• [Input material]
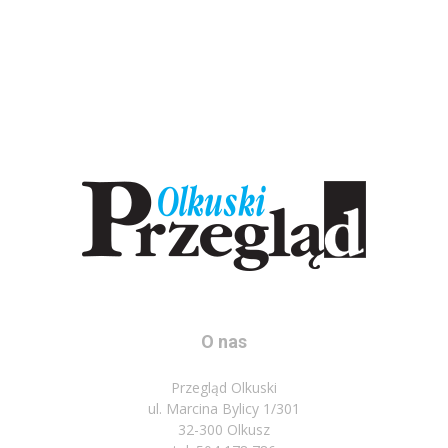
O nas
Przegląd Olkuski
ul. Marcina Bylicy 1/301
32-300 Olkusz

* * *

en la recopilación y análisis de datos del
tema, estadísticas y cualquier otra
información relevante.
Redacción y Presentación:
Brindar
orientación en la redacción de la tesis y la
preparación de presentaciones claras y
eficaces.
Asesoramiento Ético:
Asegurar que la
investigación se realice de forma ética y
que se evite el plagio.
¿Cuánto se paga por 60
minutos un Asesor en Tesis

• [Work instructions] Among the lines above, repeat exactly those from the line with "Asegurar que la" to the line with "minutos un Asesor en Tesis", counting both ends.

• [Result for this exercise]
Asegurar que la
investigación se realice de forma ética y
que se evite el plagio.
¿Cuánto se paga por 60
minutos un Asesor en Tesis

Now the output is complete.